La thérapie psycho-générationnelle peut s'adresser à n'importe quel patient car son champ est très large. Tout le monde peut avoir été influencé par son passé familial, même en l'absence de grand drame.
"En général, je commence par demander à la personne ce qu'elle sait de l'histoire de son père ou de sa mère", raconte Chantal Hanquet. Ses travaux sur la psychogénéalogie ont amené la psychologue à développer un outil thérapeutique basé sur la généalogie: le génogramme paysager. "On invite la personne à établir les liens entre les membres de la famille, mais en y ajoutant des éléments de l'histoire familiale, explique la thérapeute. Le génogramme paysager permet à la personne de se représenter elle-même, ainsi que son histoire familiale en ajoutant une dimension créative. "

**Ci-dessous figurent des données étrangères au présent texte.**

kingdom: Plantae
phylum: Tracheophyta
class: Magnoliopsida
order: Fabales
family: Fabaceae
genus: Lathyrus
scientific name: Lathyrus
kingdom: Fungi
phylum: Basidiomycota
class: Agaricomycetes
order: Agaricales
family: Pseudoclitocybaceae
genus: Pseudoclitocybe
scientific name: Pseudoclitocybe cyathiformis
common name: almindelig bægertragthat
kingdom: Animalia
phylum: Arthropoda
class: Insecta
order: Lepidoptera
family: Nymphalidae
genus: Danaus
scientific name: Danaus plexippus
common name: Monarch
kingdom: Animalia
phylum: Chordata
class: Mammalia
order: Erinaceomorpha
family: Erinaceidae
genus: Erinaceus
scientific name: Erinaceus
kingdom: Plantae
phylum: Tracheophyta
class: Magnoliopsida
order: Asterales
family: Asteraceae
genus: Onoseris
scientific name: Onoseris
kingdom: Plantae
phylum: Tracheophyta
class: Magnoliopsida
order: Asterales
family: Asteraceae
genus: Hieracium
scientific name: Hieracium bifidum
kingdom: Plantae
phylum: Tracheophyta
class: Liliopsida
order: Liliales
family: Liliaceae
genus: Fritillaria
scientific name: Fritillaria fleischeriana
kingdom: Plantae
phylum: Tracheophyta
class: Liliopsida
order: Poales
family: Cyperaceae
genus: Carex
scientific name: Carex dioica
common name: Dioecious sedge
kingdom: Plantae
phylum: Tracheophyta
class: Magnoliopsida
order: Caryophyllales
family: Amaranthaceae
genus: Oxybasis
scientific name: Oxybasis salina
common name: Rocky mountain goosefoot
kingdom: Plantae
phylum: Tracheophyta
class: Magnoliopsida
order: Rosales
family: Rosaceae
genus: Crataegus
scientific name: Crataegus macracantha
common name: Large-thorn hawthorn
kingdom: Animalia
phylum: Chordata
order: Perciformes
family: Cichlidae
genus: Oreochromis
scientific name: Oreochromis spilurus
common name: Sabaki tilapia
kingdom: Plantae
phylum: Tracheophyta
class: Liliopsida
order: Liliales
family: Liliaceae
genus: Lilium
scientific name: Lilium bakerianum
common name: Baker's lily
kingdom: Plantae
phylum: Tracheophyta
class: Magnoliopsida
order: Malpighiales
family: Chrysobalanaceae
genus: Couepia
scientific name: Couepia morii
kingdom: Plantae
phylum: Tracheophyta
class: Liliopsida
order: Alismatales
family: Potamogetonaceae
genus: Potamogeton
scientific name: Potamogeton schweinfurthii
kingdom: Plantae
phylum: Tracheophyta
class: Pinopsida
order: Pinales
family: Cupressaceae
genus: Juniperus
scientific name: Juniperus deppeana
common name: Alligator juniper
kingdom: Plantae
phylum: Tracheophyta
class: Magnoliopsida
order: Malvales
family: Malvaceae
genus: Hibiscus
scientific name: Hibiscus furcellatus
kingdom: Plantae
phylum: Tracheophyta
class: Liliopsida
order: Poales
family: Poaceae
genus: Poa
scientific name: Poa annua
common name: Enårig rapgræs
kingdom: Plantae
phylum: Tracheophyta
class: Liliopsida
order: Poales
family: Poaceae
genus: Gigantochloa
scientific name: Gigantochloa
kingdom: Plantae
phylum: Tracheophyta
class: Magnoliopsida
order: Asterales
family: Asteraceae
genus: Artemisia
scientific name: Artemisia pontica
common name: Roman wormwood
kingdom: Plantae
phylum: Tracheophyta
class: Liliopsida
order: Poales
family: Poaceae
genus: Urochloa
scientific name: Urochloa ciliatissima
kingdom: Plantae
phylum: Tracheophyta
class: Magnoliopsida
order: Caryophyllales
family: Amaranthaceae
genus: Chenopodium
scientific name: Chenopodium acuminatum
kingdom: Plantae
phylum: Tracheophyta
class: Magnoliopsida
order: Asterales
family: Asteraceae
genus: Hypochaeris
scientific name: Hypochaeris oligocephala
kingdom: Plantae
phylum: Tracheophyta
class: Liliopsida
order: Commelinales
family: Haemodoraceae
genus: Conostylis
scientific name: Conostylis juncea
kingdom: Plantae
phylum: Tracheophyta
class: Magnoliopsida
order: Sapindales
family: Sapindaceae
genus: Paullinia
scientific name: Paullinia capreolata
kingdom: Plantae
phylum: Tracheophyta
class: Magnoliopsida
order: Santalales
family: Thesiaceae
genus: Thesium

Cette représentation graphique permet à la personne de prendre conscience des liens et des racines de son mal-être. Mais cette étape, seule, ne suffit pas. "Pour moi, c'est beaucoup plus compliqué qu'une simple prise de conscience, il faut passer par l'émotion, le travail du corps et l'interaction."
Pour y arriver, Chantal Hanquet utilise notamment la méthode du psychodrame, une mise en scène de l'histoire familiale. "Cela se pratique souvent en thérapie de groupe, mais je l'utilise aussi de façon individuelle. Les personnes rejouent alors les conflits et peuvent s'aider les unes les autres à débloquer des situations problématiques."